Employees who were interviewed said they were paid with checks bearing the name of businesses other than Good Neighbor Services throughout the course of their employment,even though they wore uniforms with the Good Neighbor Services’ logo and identified the Kwons as the owners. The employees also said they did not receive overtime pay or workers’ compensation benefits when they were injured on the job, and they feared retaliation if they reported their injuries. One employee said she had to repeatedly ask for medical attention for her injury. When she was finally sent to a doctor, she found out later the Kwons sent her to a dentist rather than a physician.

Pharmaceutical Company Settles California and Federal Kickback Case

A $23.2 million settlement has been reached by the California Department of Insurance and whistleblowers with pharmaceutical company Warner Chilcott to resolve a lawsuit alleging drug marketing fraud in violation of state law. (In 2013, Actavis announced the acquisition of Warner Chilcott creating an $11 billion leading specialty pharmaceutical company with over $3 billion in pro forma sales.) The settlement resolves allegations filed by three former Warner Chilcott employees. The lawsuit alleged that Warner Chilcott executives violated the California Insurance Code False Claims Act, which prohibits anyone from defrauding private insurance companies by using kickbacks or other inducements to procure or steer clients or patients.

The former Warner Chilcott employees alleged the company knowingly used illegal inducements to influence physician decisions, including paying kickbacks and falsifying prior authorization forms to increase the number of prescriptions written for several Warner Chilcott medications. Whistleblowers alleged Warner Chilcott management funneled kickbacks and inducements to physicians under the guise of physician education, often hosting events with little or no education content at high-end hotels and spas-all in an effort to encourage physicians to increase the number of prescriptions written for Warner Chilcott medications.

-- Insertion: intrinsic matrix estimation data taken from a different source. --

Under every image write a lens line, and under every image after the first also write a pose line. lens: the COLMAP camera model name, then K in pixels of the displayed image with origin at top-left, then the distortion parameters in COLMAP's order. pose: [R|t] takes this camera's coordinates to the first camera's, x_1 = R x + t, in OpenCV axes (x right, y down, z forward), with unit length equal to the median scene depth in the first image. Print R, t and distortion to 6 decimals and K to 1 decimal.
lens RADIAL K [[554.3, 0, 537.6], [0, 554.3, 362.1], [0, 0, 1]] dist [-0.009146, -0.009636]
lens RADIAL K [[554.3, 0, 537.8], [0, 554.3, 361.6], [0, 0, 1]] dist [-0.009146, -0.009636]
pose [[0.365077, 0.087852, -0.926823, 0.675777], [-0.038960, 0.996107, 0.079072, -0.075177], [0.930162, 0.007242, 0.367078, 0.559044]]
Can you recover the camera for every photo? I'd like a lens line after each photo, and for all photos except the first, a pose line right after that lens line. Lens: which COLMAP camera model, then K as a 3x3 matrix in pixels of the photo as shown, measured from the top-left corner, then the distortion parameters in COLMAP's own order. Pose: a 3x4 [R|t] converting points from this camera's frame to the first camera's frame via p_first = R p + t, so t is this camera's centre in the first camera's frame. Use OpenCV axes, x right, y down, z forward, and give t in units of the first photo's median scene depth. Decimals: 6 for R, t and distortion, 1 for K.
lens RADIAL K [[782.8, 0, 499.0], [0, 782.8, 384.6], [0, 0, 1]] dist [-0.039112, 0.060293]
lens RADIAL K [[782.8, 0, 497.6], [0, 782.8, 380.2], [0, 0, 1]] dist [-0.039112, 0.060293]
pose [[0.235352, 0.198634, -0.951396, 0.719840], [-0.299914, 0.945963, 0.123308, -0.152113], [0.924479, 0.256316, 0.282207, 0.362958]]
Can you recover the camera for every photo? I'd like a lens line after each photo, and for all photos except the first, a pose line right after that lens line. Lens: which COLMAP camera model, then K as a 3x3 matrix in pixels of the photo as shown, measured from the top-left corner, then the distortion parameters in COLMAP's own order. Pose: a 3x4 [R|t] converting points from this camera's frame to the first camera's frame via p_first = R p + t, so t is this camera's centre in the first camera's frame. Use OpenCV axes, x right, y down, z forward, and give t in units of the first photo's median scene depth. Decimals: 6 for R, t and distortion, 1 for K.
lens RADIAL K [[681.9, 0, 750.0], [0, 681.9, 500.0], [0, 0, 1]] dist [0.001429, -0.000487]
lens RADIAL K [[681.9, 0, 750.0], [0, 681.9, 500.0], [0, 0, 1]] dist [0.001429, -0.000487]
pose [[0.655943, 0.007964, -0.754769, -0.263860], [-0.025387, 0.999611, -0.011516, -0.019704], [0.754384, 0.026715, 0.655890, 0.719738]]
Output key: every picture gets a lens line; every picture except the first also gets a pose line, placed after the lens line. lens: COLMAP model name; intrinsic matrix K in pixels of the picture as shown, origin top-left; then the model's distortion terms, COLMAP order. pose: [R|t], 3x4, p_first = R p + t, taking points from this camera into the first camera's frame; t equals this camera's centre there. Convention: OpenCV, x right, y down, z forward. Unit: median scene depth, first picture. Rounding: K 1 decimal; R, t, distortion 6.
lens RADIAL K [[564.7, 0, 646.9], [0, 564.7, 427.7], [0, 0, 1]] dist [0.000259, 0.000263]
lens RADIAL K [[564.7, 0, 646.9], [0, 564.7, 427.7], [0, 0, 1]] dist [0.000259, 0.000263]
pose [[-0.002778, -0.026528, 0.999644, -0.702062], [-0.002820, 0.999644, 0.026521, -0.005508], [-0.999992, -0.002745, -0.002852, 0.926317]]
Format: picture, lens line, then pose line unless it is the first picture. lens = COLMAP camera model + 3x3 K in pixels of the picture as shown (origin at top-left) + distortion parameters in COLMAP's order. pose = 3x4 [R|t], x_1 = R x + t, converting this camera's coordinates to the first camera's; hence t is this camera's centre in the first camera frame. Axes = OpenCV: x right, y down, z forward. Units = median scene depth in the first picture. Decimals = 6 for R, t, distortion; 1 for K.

Of the $23.2 million state settlement, California will receive $11.8 million, which is to be used for enhanced insurance fraud investigation and prevention efforts.

In addition to the allegations of violating California law, a separate lawsuit was filed in federal court in Massachusetts alleging Warner Chilcott violated the Federal False Claims Act. The U.S. Department of Justice announced a settlement of the federal allegations on October 29, in which Warner Chilcott pleaded guilty to healthcare fraud and agreed to pay $125 million to resolve both federal civil and criminal liability for alleged activities that violated the federal anti-kickback and HIPAA statutes, and for false claims submitted to Medicare and Medicaid.